**TASK TO COMPLETE**
Rewrite the part of the records that opens with the line containing "pose: elev=169.8 azim=221.0" and runs through the end of the records, replacing "pose" with "view" and leaving everything else unchanged.

********************

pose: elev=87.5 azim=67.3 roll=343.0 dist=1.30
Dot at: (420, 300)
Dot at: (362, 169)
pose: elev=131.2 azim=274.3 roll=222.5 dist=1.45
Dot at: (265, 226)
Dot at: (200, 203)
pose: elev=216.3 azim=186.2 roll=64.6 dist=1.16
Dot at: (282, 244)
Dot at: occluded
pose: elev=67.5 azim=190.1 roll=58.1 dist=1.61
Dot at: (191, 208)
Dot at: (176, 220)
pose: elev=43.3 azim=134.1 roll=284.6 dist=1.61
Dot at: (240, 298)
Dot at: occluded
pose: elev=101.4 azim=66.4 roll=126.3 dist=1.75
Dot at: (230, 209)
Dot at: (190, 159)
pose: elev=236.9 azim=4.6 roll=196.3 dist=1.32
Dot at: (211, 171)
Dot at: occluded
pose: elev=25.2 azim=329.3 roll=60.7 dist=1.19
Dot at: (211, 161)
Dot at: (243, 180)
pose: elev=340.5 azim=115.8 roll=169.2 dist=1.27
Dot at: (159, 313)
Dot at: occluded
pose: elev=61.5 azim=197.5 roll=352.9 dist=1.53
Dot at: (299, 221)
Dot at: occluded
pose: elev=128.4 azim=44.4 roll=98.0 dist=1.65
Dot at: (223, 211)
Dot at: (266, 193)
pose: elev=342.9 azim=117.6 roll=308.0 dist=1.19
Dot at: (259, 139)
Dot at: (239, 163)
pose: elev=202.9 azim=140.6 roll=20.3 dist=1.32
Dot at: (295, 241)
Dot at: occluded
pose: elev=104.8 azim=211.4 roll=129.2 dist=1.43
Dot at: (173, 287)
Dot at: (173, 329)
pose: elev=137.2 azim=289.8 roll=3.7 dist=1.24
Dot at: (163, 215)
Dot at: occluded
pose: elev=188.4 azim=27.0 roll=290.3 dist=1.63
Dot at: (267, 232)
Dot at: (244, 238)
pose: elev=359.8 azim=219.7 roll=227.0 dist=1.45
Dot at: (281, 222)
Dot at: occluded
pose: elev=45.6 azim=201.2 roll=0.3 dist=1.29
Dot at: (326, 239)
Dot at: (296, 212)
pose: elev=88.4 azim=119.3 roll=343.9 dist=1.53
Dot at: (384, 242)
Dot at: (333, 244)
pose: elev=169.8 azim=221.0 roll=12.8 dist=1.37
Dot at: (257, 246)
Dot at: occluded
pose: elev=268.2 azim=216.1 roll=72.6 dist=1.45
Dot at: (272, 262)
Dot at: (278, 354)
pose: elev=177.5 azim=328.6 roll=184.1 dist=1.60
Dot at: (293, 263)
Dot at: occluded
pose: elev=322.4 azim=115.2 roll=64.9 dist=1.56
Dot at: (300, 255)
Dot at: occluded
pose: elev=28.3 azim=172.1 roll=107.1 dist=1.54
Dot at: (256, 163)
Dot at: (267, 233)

********************

**PROBLEM SOLUTION**
view: elev=169.8 azim=221.0 roll=12.8 dist=1.37
Dot at: (257, 246)
Dot at: occluded
view: elev=268.2 azim=216.1 roll=72.6 dist=1.45
Dot at: (272, 262)
Dot at: (278, 354)
view: elev=177.5 azim=328.6 roll=184.1 dist=1.60
Dot at: (293, 263)
Dot at: occluded
view: elev=322.4 azim=115.2 roll=64.9 dist=1.56
Dot at: (300, 255)
Dot at: occluded
view: elev=28.3 azim=172.1 roll=107.1 dist=1.54
Dot at: (256, 163)
Dot at: (267, 233)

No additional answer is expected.